- _DIRECTIONS FOR THIS TASK_
Below are the entries to work from; restate word for word the portion that opens with the line containing "Surveillance Réglementaire Mondiale" and closes with the line containing "Zahlungsmethoden", keeping both.

EXERCISE MATERIAL Block Start

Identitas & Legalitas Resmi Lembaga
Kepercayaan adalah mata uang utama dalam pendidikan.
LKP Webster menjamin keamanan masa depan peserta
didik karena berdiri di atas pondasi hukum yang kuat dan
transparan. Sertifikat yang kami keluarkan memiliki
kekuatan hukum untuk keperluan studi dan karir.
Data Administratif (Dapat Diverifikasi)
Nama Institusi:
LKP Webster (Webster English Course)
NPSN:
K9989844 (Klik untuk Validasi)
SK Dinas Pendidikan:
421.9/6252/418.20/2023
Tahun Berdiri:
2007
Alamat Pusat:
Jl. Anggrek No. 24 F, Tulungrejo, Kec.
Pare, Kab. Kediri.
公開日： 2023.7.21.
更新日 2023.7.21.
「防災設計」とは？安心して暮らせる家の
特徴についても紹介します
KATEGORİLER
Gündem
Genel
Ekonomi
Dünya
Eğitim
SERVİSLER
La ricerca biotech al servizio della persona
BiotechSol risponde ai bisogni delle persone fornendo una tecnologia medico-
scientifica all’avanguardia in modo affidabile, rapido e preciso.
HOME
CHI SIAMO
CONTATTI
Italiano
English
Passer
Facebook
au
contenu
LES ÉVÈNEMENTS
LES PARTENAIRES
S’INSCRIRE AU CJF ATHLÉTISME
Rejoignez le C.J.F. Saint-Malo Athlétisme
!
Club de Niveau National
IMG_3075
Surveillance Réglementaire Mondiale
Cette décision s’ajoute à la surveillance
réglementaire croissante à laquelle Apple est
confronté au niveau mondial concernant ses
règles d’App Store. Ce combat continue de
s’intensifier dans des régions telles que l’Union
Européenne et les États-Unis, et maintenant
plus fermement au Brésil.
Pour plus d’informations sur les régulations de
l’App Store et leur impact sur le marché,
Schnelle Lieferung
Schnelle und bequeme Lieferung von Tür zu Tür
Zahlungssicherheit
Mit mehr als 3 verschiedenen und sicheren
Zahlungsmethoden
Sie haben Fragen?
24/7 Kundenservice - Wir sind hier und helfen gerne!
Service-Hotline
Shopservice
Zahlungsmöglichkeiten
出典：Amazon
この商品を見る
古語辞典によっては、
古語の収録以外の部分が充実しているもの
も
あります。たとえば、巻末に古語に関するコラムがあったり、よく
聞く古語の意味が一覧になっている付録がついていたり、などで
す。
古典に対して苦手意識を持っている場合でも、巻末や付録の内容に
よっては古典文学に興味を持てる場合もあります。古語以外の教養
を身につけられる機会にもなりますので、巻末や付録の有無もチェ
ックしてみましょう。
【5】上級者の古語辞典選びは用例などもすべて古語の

EXERCISE MATERIAL Block End

- _REPLY_
Surveillance Réglementaire Mondiale
Cette décision s’ajoute à la surveillance
réglementaire croissante à laquelle Apple est
confronté au niveau mondial concernant ses
règles d’App Store. Ce combat continue de
s’intensifier dans des régions telles que l’Union
Européenne et les États-Unis, et maintenant
plus fermement au Brésil.
Pour plus d’informations sur les régulations de
l’App Store et leur impact sur le marché,
Schnelle Lieferung
Schnelle und bequeme Lieferung von Tür zu Tür
Zahlungssicherheit
Mit mehr als 3 verschiedenen und sicheren
Zahlungsmethoden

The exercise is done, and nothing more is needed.